Revenge is Sweeter than Life

zastrozzi and st irvyne shelleyZastrozzi and St. Irvyne – Percy Bysshe Shelley
Oxford University Press – 1986

These are the only novels Percy Shelley ever wrote, and they are usually published together. They’re roughly 100 pages each.

Zastrozzi (First published 1810)
I’ll be brief with this one because it’s very short and the more I say, the more it will take from your enjoyment if you do decide to read it. This is a remarkably enjoyable Gothic romance. The title character’s horrendously callous pursuit of vengeance leads him to acts of genuinely shocking brutality. Fantastic. File this guy alongside Maldoror, Iago, and Aaron the Moor. At one point, he utters the words, “I will taste revenge; for revenge is sweeter than life: and even were I to die with him, and, as the punishment of my crime, be instantly plunged into eternal torments, I should taste superior joy in recollecting the sweet moment of his destruction. O! would that destruction could be eternal!”
Those might be my favourite sentences in the entire canon of literature.

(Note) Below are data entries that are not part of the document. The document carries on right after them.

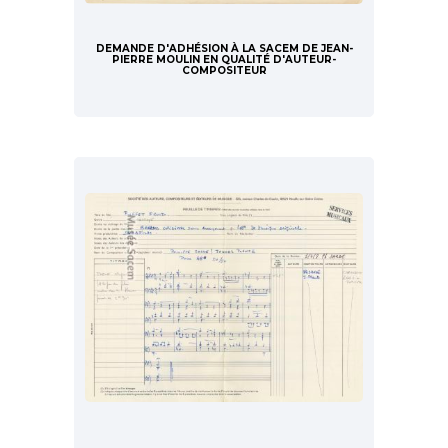
DEMANDE D'ADHÉSION À LA SACEM DE JEAN-
PIERRE MOULIN EN QUALITÉ D'AUTEUR-
COMPOSITEUR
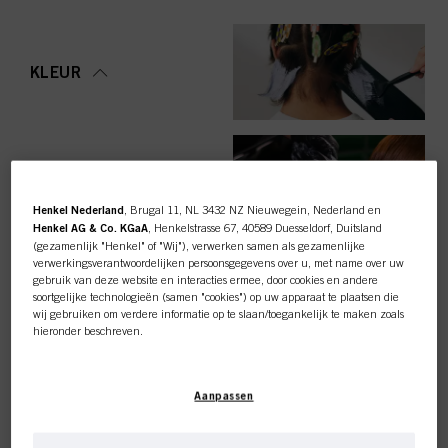
KLEUR
VERZORGING
Henkel Nederland
, Brugal 11, NL 3432 NZ Nieuwegein, Nederland en
Henkel AG & Co. KGaA
, Henkelstrasse 67, 40589 Duesseldorf, Duitsland
(gezamenlijk "Henkel" of "Wij"), verwerken samen als gezamenlijke
verwerkingsverantwoordelijken persoonsgegevens over u, met name over uw
gebruik van deze website en interacties ermee, door cookies en andere
STYLING
soortgelijke technologieën (samen "cookies") op uw apparaat te plaatsen die
wij gebruiken om verdere informatie op te slaan/toegankelijk te maken zoals
hieronder beschreven.
Met uw toestemming zullen wij en onze partners (inclusief als
afzonderlijke
of
gezamenlijke
verwerkingsverantwoordelijken voor de verwerking zoals
Deze online shop is
Aanpassen
aangegeven in onze Gegevensbeschermingsverklaring waarnaar een link in
OMVORMING
de voettekst, sectie "Cookies, Pixel, Fingerprints en vergelijkbare
technologieën", ook cookies gebruiken en gegevens over u verwerken om de
exclusief voor professionele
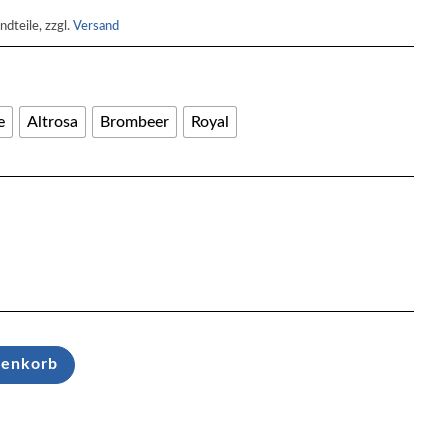
ndteile, zzgl.
Versand
e
Altrosa
Brombeer
Royal
renkorb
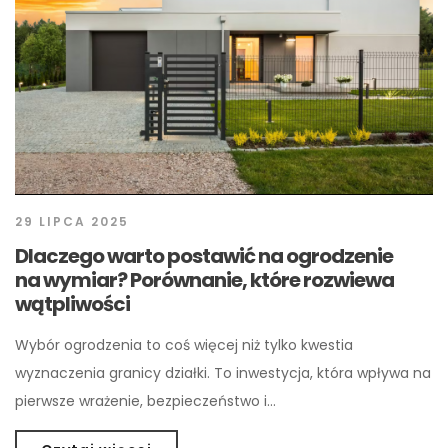
29 LIPCA 2025
Dlaczego warto postawić na ogrodzenie
na wymiar? Porównanie, które rozwiewa
wątpliwości
Wybór ogrodzenia to coś więcej niż tylko kwestia
wyznaczenia granicy działki. To inwestycja, która wpływa na
pierwsze wrażenie, bezpieczeństwo i…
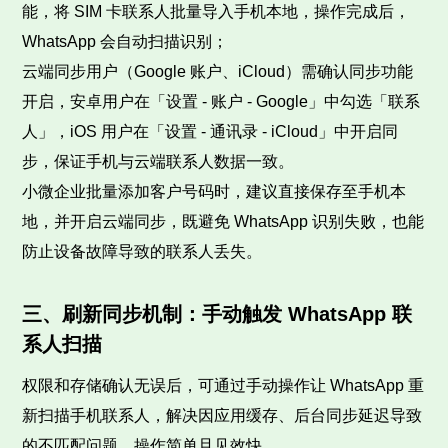
能，将 SIM 卡联系人批量导入手机本地，操作完成后，
WhatsApp 会自动扫描识别；
云端同步用户（Google 账户、iCloud）需确认同步功能
开启，安卓用户在「设置 - 账户 - Google」中勾选「联系
人」，iOS 用户在「设置 - 通讯录 - iCloud」中开启同
步，保证手机与云端联系人数据一致。
小微企业批量添加客户号码时，建议直接保存至手机本
地，并开启云端同步，既避免 WhatsApp 识别失败，也能
防止设备故障导致的联系人丢失。
三、刷新同步机制：手动触发 WhatsApp 联
系人扫描
权限和存储确认无误后，可通过手动操作让 WhatsApp 重
新扫描手机联系人，解决因应用缓存、后台同步延迟导致
的不匹配问题，操作简单且见效快。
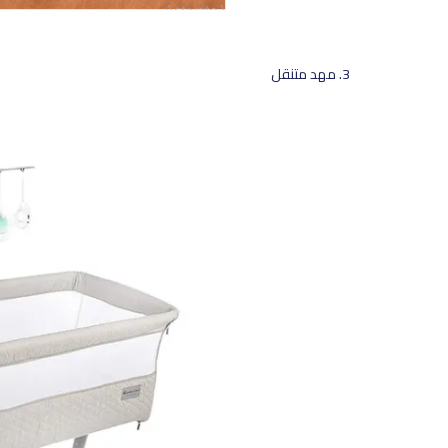
مهد متنقل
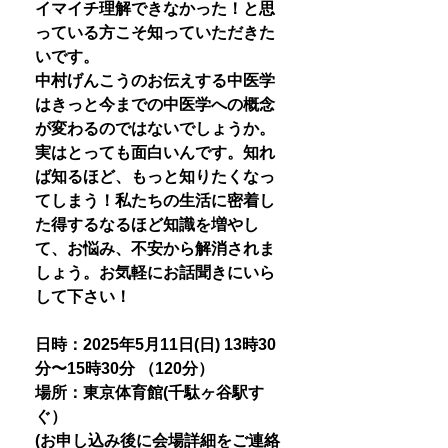
イマイチ理解できなかった！と思
っている方こそ知っていただきた
いです。
中村げんこうのお伝えする中医学
はきっと今までの中医学への概念
が変わるのではないでしょうか。
実はとっても面白いんです。知れ
ば知るほど、もっと知りたくなっ
てしまう！私たちの生活に密着し
た得するなるほど知識を増やし
て、お悩み、不安から解消されま
しょう。お気軽にお話聞きにいら
して下さい！
日時：2025年5月11日(日) 13時30
分〜15時30分 （120分）
場所：東京体育館(千駄ヶ谷駅す
ぐ）
(お申し込み後に会場詳細をご連絡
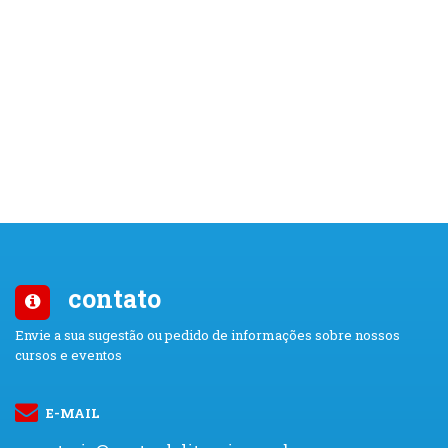
contato
Envie a sua sugestão ou pedido de informações sobre nossos
cursos e eventos
E-MAIL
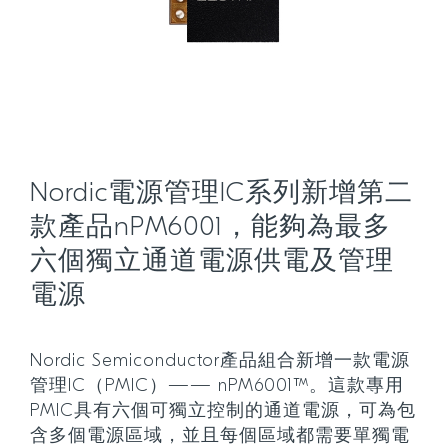
Nordic電源管理IC系列新增第二
款產品nPM6001，能夠為最多
六個獨立通道電源供電及管理
電源
Nordic Semiconductor產品組合新增一款電源
管理IC（PMIC）—— nPM6001™。這款專用
PMIC具有六個可獨立控制的通道電源，可為包
含多個電源區域，並且每個區域都需要單獨電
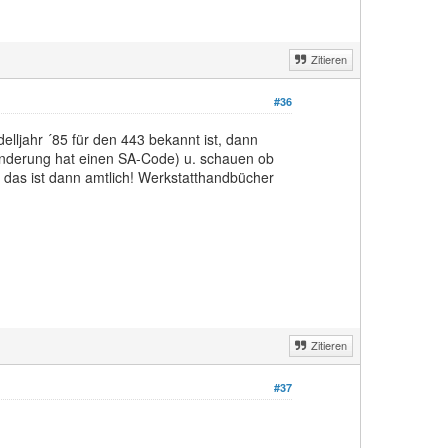
Zitieren
#36
lljahr ´85 für den 443 bekannt ist, dann
änderung hat einen SA-Code) u. schauen ob
 das ist dann amtlich! Werkstatthandbücher
Zitieren
#37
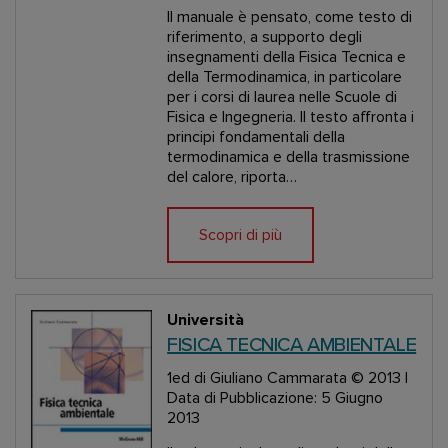
Il manuale è pensato, come testo di
riferimento, a supporto degli
insegnamenti della Fisica Tecnica e
della Termodinamica, in particolare
per i corsi di laurea nelle Scuole di
Fisica e Ingegneria. Il testo affronta i
principi fondamentali della
termodinamica e della trasmissione
del calore, riporta…
Scopri di più
Università
FISICA TECNICA AMBIENTALE
1ed
di Giuliano Cammarata
© 2013 |
Data di Pubblicazione: 5 Giugno
2013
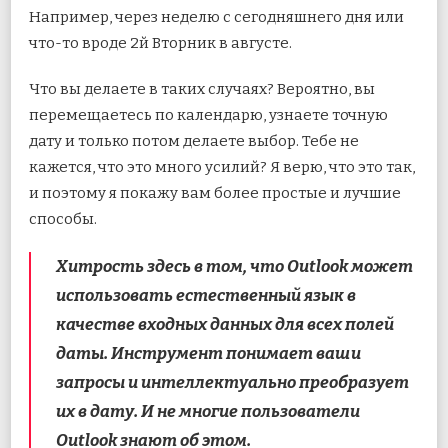
Например, через неделю с сегодняшнего дня или
что-то вроде 2й Вторник в августе.
Что вы делаете в таких случаях? Вероятно, вы
перемещаетесь по календарю, узнаете точную
дату и только потом делаете выбор. Тебе не
кажется, что это много усилий? Я верю, что это так,
и поэтому я покажу вам более простые и лучшие
способы.
Хитрость здесь в том, что Outlook может
использовать естественный язык в
качестве входных данных для всех полей
даты. Инструмент понимает ваши
запросы и интеллектуально преобразует
их в дату. И не многие пользователи
Outlook знают об этом.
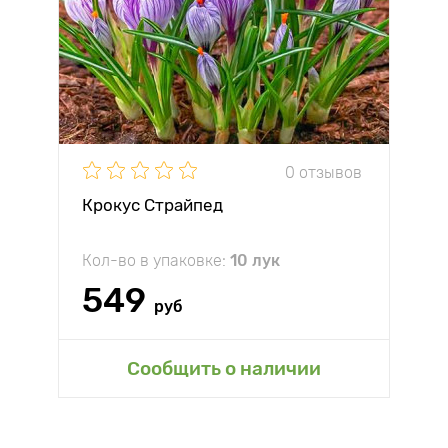
0 отзывов
Крокус Страйпед
Кол-во в упаковке:
10 лук
549
руб
Сообщить о наличии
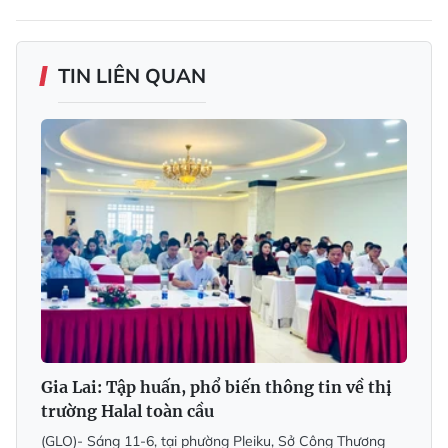
TIN LIÊN QUAN
Gia Lai: Tập huấn, phổ biến thông tin về thị
trường Halal toàn cầu
(GLO)- Sáng 11-6, tại phường Pleiku, Sở Công Thương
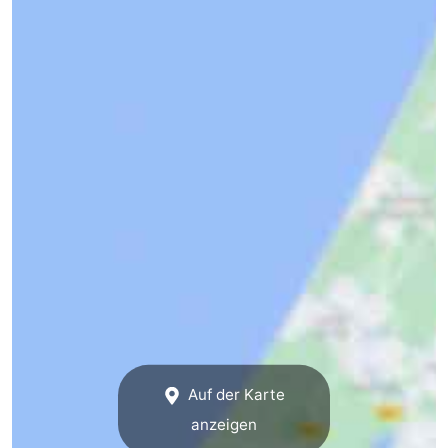
Auf der Karte
anzeigen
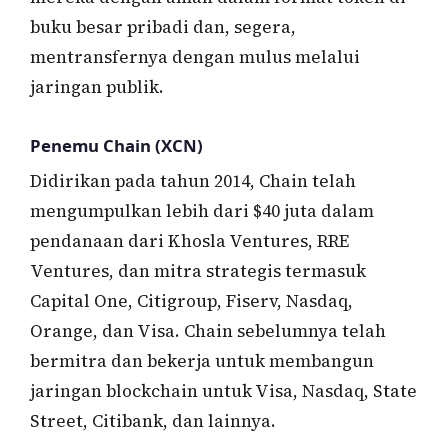
buku besar pribadi dan, segera,
mentransfernya dengan mulus melalui
jaringan publik.
Penemu Chain (XCN)
Didirikan pada tahun 2014, Chain telah
mengumpulkan lebih dari $40 juta dalam
pendanaan dari Khosla Ventures, RRE
Ventures, dan mitra strategis termasuk
Capital One, Citigroup, Fiserv, Nasdaq,
Orange, dan Visa. Chain sebelumnya telah
bermitra dan bekerja untuk membangun
jaringan blockchain untuk Visa, Nasdaq, State
Street, Citibank, dan lainnya.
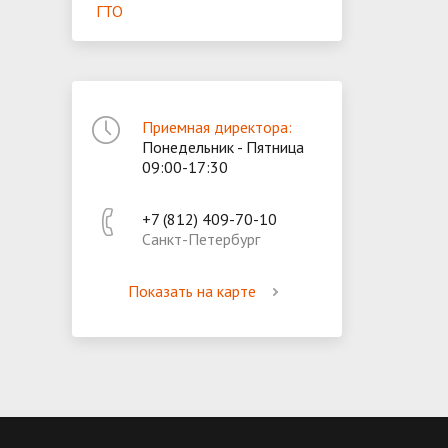
ГТО
Приемная директора:
Понедельник - Пятница
09:00-17:30
+7 (812) 409-70-10
Санкт-Петербург
Показать на карте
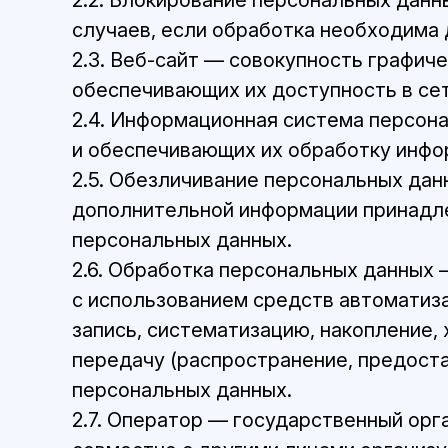
2.2. Блокирование персональных дан
случаев, если обработка необходима 
2.3. Веб-сайт — совокупность графич
обеспечивающих их доступность в се
2.4. Информационная система персон
и обеспечивающих их обработку инфо
2.5. Обезличивание персональных дан
дополнительной информации принадл
персональных данных.
2.6. Обработка персональных данных 
с использованием средств автоматиза
запись, систематизацию, накопление, 
передачу (распространение, предоста
персональных данных.
2.7. Оператор — государственный орг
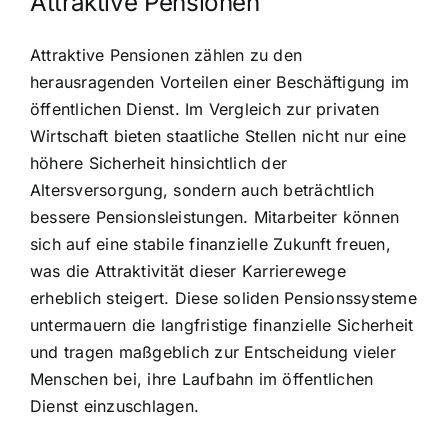
Attraktive Pensionen
Attraktive Pensionen zählen zu den
herausragenden Vorteilen einer Beschäftigung im
öffentlichen Dienst. Im Vergleich zur privaten
Wirtschaft bieten staatliche Stellen nicht nur eine
höhere Sicherheit hinsichtlich der
Altersversorgung, sondern auch beträchtlich
bessere Pensionsleistungen. Mitarbeiter können
sich auf eine stabile finanzielle Zukunft freuen,
was die Attraktivität dieser Karrierewege
erheblich steigert. Diese soliden Pensionssysteme
untermauern die langfristige finanzielle Sicherheit
und tragen maßgeblich zur Entscheidung vieler
Menschen bei, ihre Laufbahn im öffentlichen
Dienst einzuschlagen.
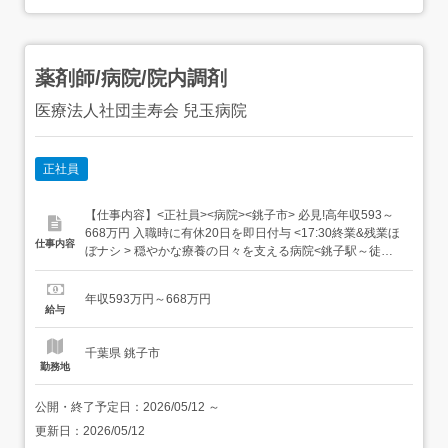
薬剤師/病院/院内調剤
医療法人社団圭寿会 兒玉病院
正社員
【仕事内容】<正社員><病院><銚子市> 必見!高年収593～
668万円 入職時に有休20日を即日付与 <17:30終業&残業ほ
仕事内容
ぼナシ > 穏やかな療養の日々を支える病院<銚子駅～徒歩3
分|車通勤OK>[車通勤OK][残業少なめ][～19時の職場][多科
目][制服貸与][日勤のみ] 患者さまやご家族が、安心して過ご
年収593万円～668万円
せる日々を支える < 医療法人社団圭寿会 兒玉病院 >各線
給与
「銚子駅」～...
千葉県 銚子市
勤務地
公開・終了予定日：
2026/05/12
～
更新日：
2026/05/12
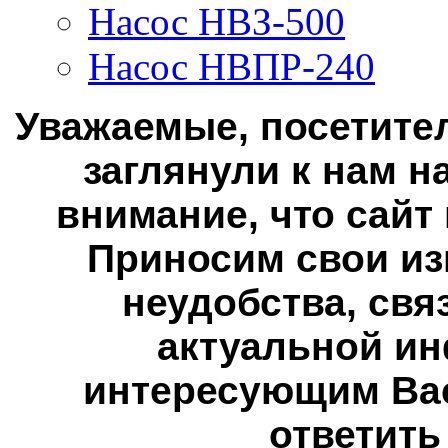
Насос НВЗ-500
Насос НВПР-240
Уважаемые, посетител
заглянули к нам н
внимание, что сайт
Приносим свои из
неудобства, свя
актуальной ин
интересующим Вас
ответить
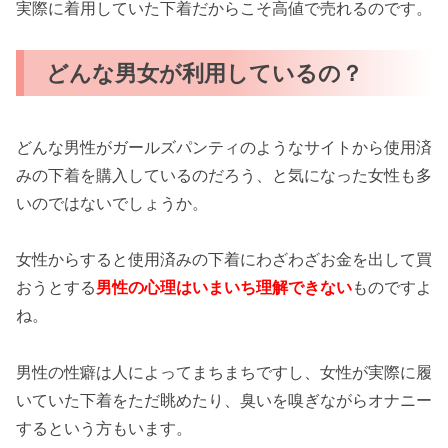
実際に着用していた下着だからこそ高値で売れるのです。
どんな男女が利用しているの？
どんな男性がガールズパンティのようなサイトから使用済
みの下着を購入しているのだろう、と気になった女性も多
いのではないでしょうか。
女性からすると使用済みの下着にわざわざお金を出して買
おうとする
男性の心理はいまいち理解できない
ものですよ
ね。
男性の性癖は人によってまちまちですし、女性が実際に履
いていた下着をただ眺めたり、臭いを嗅ぎながらオナニー
するという方もいます。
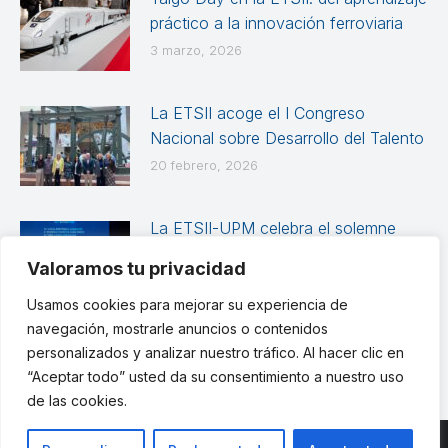
práctico a la innovación ferroviaria
3 marzo, 2026
La ETSII acoge el I Congreso
Nacional sobre Desarrollo del Talento
20 febrero, 2026
La ETSII-UPM celebra el solemne
Acto Académico de Graduación de
Valoramos tu privacidad
las promociones 2024-2025
Usamos cookies para mejorar su experiencia de
12 febrero, 2026
navegación, mostrarle anuncios o contenidos
personalizados y analizar nuestro tráfico. Al hacer clic en
“Aceptar todo” usted da su consentimiento a nuestro uso
de las cookies.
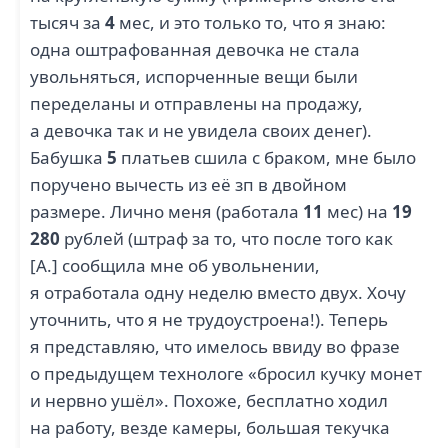
тысяч за
4
мес, и это только то, что я знаю:
одна оштрафованная девочка не стала
увольняться, испорченные вещи были
переделаны и отправлены на продажу,
а девочка так и не увидела своих денег).
Бабушка
5
платьев сшила с браком, мне было
поручено вычесть из её зп в двойном
размере. Лично меня (работала
11
мес) на
19
280
рублей (штраф за то, что после того как
[А.] сообщила мне об увольнении,
я отработала одну неделю вместо двух. Хочу
уточнить, что я не трудоустроена!). Теперь
я представляю, что имелось ввиду во фразе
о предыдущем технологе «бросил кучку монет
и нервно ушёл». Похоже, бесплатно ходил
на работу, везде камеры, большая текучка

The ending of this book was absolutely satisfying in every respect. Incredible.

I listened to a few chapters from the Librivox audiobook version, but the narrator tries so hard to sound dramatic that he makes it difficult to keep listening. I don’t like badmouthing people who put together the stuff at Librivox as I know they’re volunteering their time to make literature accessible, but Jesus Christ, this guy sounded like an arsehole.
St. Irvyne (First published 1811)
The second tale in this collection, St. Irvyne, isn’t quite as good. There’s two storylines in here, one about a pair of star-crossed lovers and one about an innocent young virgin who is led astray by a mysterious stranger. I was really enjoying it, but I started getting a bit worried when I noticed that I was only a few pages from the end and had absolutely no idea how the two plotlines related to each other. I started wondering if I had skipped a chapter by accident. Unfortunately, this confusion lasted right up until the third-last sentence in the book.

St. Irvyne, you see, was originally intended to be a much longer work, but at a certain point Shelley got sick of writing and decided to tie everything up in a 2 page conclusion. The writing is nice, but this was a bit of a disappointment.

The alternate title of the work is actually The Rosicrucian, and while one of the characters in here has clearly been dabbling in the Occult, there’s not a single mention of actual Rosicrucianism in the entire book. If you’re into that kind of thing, I’d recommend Bulwer Lytton’s Zanoni instead.
While on the subject of Shelley, I’m going reread his wife’s Frankenstein soon. I’ve previously mentioned that book’s shameful absence from this blog, and it’s about time to rectify that. Its 200th anniversary of publication is coming up in a few weeks, so I’m going to try to get it done by then.